Bezosobowa, pozbawiona elementów tożsamości narodowej Republika Weimarska, kopiująca z Zachodu zasady i obyczaje polityczne, stała się dla wielu Niemców symbolem klęski Niemiec. To właśnie nielogiczność klęski militarnej II Rzeszy była głównym powodem zwrócenia się Niemców ku mitom narodowym. To właśnie ta „nielogiczność” spowodowała, że w głowie Adolfa Hitlera narodziła się II wojna światowa jako korekta niezasłużonej porażki z 1918 roku.
Bibliografia:
[1] Plenkov O.Ju.Katastrofa z 1933 r. Historia Niemiec i dojście nazistów do władzy. – M.: Veche, 2021.

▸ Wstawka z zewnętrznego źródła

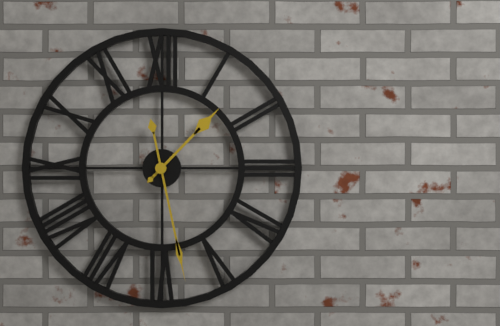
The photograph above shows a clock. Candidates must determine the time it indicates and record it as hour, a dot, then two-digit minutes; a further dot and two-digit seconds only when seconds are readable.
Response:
1.28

[2] Winogradow, K. Burżuazyjna historiografia I wojny światowej. Geneza wojny i stosunków międzynarodowych w latach 1914–1917 - Moskwa, 1962.
[3] Nikołaj Własow. Droga do katastrofy. Polityka zagraniczna Cesarstwa Niemieckiego. 1871-1918 – M.: Eurazja, 2021.
[4] Plenkov O. Yu., Samylov O. V. Polityczne paradoksy rewolucji listopadowej i kontrrewolucji w Niemczech Tambow: Dyplom, 2020. Tom 13. Wydanie 3. C. 56-61.
[5] Chr. Hrabia von. Die Deutschen in ihrem Jahrhundert 1890-1990. Reinbeck bei Hamburg: Rowohlt, 1992.
[6] Fritz Stern. Klęska antyliberalizmu. Eseje o kulturze politycznej współczesnych Niemiec. Londyn. 1972.
[7] Kosmach V. A. „Upokorzenie w Wersalu”: skutki I wojny światowej dla Niemiec / V. A. Kosmach // Pskowski Wojskowy Biuletyn Historyczny. - 2015 r. - nr 1. - str. 155–167.
[8] Ringer F. Schyłek niemieckich mandarynek / przeł. z angielskiego. P. Goldina i E. Kanishcheva - M .: Nowy przegląd literacki, 2008.